(Task directions) Copy the stretch of the records below from the start through the line containing "13. GONCA SOKAK - Pendik", reproducing each line without changes.

START Exercise data

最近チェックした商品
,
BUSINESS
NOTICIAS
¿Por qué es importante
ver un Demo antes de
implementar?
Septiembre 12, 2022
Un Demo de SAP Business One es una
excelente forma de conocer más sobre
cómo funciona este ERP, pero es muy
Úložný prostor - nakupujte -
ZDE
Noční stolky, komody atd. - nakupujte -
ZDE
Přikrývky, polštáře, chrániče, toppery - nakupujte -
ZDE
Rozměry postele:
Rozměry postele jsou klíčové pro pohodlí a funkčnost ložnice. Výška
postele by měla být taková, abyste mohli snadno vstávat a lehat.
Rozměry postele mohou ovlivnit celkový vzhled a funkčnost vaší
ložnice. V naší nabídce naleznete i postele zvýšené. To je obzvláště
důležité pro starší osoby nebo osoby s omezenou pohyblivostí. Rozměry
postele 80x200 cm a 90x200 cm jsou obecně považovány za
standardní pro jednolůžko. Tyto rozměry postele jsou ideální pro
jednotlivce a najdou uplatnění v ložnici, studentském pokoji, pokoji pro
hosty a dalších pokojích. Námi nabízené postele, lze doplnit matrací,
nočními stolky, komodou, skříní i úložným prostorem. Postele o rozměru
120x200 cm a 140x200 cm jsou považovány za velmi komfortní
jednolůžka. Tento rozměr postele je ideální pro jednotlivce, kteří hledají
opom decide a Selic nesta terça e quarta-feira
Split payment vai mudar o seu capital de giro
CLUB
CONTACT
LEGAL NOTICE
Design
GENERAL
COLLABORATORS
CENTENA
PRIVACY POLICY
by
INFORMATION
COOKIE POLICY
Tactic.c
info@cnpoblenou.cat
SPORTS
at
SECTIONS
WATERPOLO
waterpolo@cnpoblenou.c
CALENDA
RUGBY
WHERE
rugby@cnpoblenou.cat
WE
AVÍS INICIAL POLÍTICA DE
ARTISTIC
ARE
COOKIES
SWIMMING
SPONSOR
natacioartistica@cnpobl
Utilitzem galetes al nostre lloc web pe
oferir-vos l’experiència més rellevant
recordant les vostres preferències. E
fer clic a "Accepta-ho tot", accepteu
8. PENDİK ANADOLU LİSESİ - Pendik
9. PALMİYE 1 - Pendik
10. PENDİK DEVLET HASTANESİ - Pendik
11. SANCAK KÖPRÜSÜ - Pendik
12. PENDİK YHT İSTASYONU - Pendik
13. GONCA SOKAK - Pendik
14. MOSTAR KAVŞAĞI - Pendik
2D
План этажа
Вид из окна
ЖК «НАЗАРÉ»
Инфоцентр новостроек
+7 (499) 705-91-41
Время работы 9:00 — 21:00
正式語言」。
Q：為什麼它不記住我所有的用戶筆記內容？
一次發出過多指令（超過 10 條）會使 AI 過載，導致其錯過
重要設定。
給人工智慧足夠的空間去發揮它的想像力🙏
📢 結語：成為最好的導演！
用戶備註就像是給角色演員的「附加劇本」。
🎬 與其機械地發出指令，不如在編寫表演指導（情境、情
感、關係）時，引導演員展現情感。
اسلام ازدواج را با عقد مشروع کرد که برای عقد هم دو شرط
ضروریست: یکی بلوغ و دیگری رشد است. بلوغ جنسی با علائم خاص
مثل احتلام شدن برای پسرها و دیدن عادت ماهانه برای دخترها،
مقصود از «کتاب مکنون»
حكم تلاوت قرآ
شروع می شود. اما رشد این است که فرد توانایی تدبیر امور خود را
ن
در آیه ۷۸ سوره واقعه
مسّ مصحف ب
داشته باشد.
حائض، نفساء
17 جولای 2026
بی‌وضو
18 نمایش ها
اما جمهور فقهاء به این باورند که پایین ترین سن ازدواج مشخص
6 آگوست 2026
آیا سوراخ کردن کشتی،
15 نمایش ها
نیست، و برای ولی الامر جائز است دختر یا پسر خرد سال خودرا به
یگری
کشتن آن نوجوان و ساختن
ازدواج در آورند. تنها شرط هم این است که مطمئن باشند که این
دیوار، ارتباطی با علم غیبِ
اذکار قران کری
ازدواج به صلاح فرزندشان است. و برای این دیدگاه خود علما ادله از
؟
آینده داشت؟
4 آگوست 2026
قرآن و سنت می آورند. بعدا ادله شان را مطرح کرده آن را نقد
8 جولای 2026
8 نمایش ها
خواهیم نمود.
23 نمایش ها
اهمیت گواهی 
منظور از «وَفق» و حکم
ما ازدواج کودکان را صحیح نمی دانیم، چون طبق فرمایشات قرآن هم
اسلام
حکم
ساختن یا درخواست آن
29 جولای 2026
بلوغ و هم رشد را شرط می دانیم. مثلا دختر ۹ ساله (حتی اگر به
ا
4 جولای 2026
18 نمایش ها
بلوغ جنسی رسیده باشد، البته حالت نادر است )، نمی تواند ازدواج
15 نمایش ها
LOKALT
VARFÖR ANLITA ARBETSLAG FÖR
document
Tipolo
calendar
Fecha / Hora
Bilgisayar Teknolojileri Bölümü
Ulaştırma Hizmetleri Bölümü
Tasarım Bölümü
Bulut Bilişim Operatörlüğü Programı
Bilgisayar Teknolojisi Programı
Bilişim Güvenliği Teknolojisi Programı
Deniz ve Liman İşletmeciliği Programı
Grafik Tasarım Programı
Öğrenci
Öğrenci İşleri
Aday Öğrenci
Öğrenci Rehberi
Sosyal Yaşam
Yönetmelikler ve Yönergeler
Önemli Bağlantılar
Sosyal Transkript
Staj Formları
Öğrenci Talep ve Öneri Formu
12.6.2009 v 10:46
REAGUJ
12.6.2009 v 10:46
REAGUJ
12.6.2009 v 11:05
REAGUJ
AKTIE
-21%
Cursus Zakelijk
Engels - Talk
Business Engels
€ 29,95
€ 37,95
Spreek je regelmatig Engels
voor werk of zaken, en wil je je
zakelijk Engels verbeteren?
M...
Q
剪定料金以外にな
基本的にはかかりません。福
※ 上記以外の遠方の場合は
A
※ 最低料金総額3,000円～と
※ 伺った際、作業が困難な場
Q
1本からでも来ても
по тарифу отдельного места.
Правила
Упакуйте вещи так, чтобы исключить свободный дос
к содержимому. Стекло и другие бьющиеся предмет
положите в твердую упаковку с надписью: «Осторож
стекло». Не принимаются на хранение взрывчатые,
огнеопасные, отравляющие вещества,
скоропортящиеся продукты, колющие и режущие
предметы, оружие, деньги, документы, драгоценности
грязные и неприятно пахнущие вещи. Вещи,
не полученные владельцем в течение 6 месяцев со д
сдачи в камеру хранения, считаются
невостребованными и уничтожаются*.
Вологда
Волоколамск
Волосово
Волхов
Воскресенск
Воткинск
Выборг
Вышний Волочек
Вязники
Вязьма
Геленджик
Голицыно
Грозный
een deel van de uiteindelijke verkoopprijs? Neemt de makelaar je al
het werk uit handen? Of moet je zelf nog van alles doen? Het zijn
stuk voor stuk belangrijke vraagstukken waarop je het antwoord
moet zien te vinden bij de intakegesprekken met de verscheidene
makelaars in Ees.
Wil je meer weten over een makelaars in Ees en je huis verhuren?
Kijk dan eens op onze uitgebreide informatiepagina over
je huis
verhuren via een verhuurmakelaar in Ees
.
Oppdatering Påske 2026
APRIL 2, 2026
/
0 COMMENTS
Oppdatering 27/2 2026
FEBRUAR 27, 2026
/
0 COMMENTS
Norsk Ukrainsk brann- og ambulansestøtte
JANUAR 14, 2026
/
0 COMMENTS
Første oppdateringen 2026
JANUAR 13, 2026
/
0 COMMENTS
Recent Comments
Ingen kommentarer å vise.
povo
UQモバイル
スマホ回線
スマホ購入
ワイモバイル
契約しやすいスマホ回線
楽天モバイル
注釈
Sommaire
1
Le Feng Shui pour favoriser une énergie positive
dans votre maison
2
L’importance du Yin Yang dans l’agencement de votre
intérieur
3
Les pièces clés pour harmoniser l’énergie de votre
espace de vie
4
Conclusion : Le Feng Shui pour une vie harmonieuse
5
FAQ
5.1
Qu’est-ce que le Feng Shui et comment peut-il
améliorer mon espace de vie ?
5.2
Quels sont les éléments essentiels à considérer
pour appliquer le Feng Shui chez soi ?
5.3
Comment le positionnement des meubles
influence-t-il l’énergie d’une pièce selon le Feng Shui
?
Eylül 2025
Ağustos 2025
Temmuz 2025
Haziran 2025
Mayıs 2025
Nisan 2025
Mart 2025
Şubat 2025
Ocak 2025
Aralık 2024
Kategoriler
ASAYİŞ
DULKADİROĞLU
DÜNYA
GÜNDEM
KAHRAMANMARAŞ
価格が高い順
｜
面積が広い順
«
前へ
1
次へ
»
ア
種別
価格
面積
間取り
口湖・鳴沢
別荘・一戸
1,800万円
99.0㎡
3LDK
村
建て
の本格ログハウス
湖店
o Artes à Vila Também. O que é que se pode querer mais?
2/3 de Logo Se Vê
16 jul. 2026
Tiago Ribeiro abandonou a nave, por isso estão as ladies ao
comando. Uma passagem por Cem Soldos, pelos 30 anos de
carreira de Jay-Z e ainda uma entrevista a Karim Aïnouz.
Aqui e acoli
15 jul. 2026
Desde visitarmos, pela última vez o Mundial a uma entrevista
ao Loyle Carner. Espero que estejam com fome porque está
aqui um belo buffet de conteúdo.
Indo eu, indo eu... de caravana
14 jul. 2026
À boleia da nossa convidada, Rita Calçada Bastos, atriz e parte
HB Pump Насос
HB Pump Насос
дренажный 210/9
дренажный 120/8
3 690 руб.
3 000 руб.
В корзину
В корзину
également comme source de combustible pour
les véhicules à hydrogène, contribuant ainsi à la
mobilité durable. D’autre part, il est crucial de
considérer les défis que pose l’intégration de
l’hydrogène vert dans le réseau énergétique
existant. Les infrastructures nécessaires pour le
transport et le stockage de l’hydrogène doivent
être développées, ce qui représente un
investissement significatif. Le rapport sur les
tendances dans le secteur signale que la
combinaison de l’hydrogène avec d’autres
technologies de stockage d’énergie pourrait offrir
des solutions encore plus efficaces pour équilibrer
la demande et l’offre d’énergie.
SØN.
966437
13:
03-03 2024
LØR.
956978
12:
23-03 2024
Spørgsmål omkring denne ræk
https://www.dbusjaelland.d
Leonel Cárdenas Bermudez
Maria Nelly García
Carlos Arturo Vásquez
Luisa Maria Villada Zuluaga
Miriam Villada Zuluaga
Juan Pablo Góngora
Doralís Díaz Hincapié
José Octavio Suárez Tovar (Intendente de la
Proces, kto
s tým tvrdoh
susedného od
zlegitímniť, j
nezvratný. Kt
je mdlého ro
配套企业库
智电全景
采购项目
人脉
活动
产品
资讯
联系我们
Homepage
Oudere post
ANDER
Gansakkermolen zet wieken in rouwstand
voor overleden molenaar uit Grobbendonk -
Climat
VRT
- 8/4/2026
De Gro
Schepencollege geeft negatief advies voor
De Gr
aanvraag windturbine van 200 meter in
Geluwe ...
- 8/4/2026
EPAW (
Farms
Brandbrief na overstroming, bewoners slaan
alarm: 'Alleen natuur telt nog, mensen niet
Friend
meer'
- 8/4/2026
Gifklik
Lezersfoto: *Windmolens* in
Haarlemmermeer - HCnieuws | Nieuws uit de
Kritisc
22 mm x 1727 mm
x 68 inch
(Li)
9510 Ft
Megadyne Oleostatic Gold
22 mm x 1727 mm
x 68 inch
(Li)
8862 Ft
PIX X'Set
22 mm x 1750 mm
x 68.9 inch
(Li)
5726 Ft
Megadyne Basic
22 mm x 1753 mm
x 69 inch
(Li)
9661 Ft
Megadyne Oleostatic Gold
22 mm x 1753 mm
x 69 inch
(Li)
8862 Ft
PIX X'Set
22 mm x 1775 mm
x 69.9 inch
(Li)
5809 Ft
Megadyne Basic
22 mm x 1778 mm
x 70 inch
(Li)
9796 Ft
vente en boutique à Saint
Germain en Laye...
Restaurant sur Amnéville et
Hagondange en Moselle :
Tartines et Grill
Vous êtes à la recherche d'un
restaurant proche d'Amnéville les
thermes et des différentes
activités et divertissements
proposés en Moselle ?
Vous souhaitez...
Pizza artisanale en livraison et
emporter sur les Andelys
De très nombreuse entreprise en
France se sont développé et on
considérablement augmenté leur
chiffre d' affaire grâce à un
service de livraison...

END Exercise data

(Answer for this exercise)
最近チェックした商品
,
BUSINESS
NOTICIAS
¿Por qué es importante
ver un Demo antes de
implementar?
Septiembre 12, 2022
Un Demo de SAP Business One es una
excelente forma de conocer más sobre
cómo funciona este ERP, pero es muy
Úložný prostor - nakupujte -
ZDE
Noční stolky, komody atd. - nakupujte -
ZDE
Přikrývky, polštáře, chrániče, toppery - nakupujte -
ZDE
Rozměry postele:
Rozměry postele jsou klíčové pro pohodlí a funkčnost ložnice. Výška
postele by měla být taková, abyste mohli snadno vstávat a lehat.
Rozměry postele mohou ovlivnit celkový vzhled a funkčnost vaší
ložnice. V naší nabídce naleznete i postele zvýšené. To je obzvláště
důležité pro starší osoby nebo osoby s omezenou pohyblivostí. Rozměry
postele 80x200 cm a 90x200 cm jsou obecně považovány za
standardní pro jednolůžko. Tyto rozměry postele jsou ideální pro
jednotlivce a najdou uplatnění v ložnici, studentském pokoji, pokoji pro
hosty a dalších pokojích. Námi nabízené postele, lze doplnit matrací,
nočními stolky, komodou, skříní i úložným prostorem. Postele o rozměru
120x200 cm a 140x200 cm jsou považovány za velmi komfortní
jednolůžka. Tento rozměr postele je ideální pro jednotlivce, kteří hledají
opom decide a Selic nesta terça e quarta-feira
Split payment vai mudar o seu capital de giro
CLUB
CONTACT
LEGAL NOTICE
Design
GENERAL
COLLABORATORS
CENTENA
PRIVACY POLICY
by
INFORMATION
COOKIE POLICY
Tactic.c
info@cnpoblenou.cat
SPORTS
at
SECTIONS
WATERPOLO
waterpolo@cnpoblenou.c
CALENDA
RUGBY
WHERE
rugby@cnpoblenou.cat
WE
AVÍS INICIAL POLÍTICA DE
ARTISTIC
ARE
COOKIES
SWIMMING
SPONSOR
natacioartistica@cnpobl
Utilitzem galetes al nostre lloc web pe
oferir-vos l’experiència més rellevant
recordant les vostres preferències. E
fer clic a "Accepta-ho tot", accepteu
8. PENDİK ANADOLU LİSESİ - Pendik
9. PALMİYE 1 - Pendik
10. PENDİK DEVLET HASTANESİ - Pendik
11. SANCAK KÖPRÜSÜ - Pendik
12. PENDİK YHT İSTASYONU - Pendik
13. GONCA SOKAK - Pendik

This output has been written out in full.